Sectoral indices painted a positive picture, with Nifty Bank leading the charge, up 2.33% at 51,448.65. Private and public sector banks like PNB and AU Small Finance Bank saw sharp recoveries after recent declines. Nifty IT also performed well, rising 2.09% to 29,669.05, as valuation comfort post-correction and resilient BFSI demand supported stocks like TCS and Infosys. Nifty Auto gained 1.97% to 24,238.85, buoyed by cyclical optimism. The only laggard was the pharma sector, down 1%, with stocks like Dr. Reddy’s and Sun Pharma weighing on gains.
Several company-specific developments caught the market’s attention. InterGlobe Aviation, parent of IndiGo, surged 8.27% to Rs 4,269.75 after appointing IATA chief Willie Walsh as CEO, pending regulatory approval. Bharti Airtel was in focus following a $1 billion investment in its data-centre arm Nxtra, valuing it at $1.1 billion, with plans to scale capacity from 300 MW to 1 GW. Sammaan Capital hit an upper circuit after Abu Dhabi’s IHC acquired a 41.5% stake in a $1 billion deal, aiming for a top-3 NBFC position by FY29.
Today’s rally offers a breather after a punishing March, where foreign institutional investors (FIIs) offloaded a record Rs 1.11 lakh crore in Indian equities. However, the recovery is heavily tied to geopolitical developments, and any reversal in de-escalation hopes could reignite volatility. For long-term investors, the current pullback in valuations presents buying opportunities in beaten-down sectors like banking and IT. Yet, caution is warranted given the rupee’s weakness at 92.63 against the dollar and lingering inflation risks from high energy costs.
Markets will remain sensitive to updates on the US-Iran conflict, as any concrete progress on peace talks could further lower oil prices and boost sentiment. Upcoming US economic data, including the ISM manufacturing index and ADP employment report, will provide insights into global growth trends.
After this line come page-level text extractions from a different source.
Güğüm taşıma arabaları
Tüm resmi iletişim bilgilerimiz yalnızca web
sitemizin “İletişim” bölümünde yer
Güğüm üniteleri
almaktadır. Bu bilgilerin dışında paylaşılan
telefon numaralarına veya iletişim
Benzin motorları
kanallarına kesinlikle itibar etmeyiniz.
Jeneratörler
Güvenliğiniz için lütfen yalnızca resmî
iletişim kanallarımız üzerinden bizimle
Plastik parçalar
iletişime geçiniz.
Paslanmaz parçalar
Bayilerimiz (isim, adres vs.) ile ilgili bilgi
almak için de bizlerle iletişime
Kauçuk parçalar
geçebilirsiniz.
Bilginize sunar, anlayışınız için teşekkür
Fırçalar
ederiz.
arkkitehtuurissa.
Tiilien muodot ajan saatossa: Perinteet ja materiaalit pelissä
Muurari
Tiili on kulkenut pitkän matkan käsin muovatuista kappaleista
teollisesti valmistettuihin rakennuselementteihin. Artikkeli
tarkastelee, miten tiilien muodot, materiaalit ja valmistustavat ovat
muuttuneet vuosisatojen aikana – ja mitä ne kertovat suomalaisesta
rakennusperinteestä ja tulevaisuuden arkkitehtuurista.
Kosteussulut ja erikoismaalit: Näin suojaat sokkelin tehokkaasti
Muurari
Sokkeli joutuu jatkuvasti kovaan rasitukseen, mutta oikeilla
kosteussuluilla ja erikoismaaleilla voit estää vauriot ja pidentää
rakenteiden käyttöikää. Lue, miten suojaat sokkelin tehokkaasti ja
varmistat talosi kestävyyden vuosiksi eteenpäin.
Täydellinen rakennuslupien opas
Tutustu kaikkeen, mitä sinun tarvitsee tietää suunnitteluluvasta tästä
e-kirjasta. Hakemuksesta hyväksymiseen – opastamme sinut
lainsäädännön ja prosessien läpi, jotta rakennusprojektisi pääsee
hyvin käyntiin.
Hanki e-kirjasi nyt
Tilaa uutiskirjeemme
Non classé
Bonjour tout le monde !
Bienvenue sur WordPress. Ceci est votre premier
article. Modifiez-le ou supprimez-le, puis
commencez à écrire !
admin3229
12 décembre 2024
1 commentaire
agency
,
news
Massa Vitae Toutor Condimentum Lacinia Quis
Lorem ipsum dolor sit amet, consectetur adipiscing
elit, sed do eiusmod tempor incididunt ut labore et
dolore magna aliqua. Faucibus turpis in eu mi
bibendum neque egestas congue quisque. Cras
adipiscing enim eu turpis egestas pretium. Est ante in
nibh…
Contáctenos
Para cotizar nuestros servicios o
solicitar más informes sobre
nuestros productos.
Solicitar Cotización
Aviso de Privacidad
Domestically, the Reserve Bank of India’s new digital payment rules effective today, mandating two-factor authentication, may impact fintech and banking operations. Foreign fund flows will also be critical, especially after DIIs cushioned recent outflows with Rs 1.28 lakh crore in March purchases.
Defence stocks like Garden Reach Shipbuilders, Mazagon Dock, and Cochin Shipyard soared up to 20%, driven by record turnovers and strong order books. Shipping and logistics firms also gained on reduced geopolitical risks, with SCI and Delhivery rising up to 7%. Investors should keep an eye on upcoming earnings announcements and corporate actions, such as Aurobindo Pharma’s buyback proposal, which pushed its stock to a 52-week high today.
While today’s gains signal a shift in sentiment, sustainability depends on global developments. A continued drop in oil prices and bond yields could reinforce the rally, but persistent rupee depreciation and potential FII selling remain risks. Traders should monitor volatility, with the India VIX dropping over 15% to 23.65, suggesting reduced near-term fear. For now, the market seems poised to test higher levels if positive cues hold, but staying nimble is key in this fluid environment.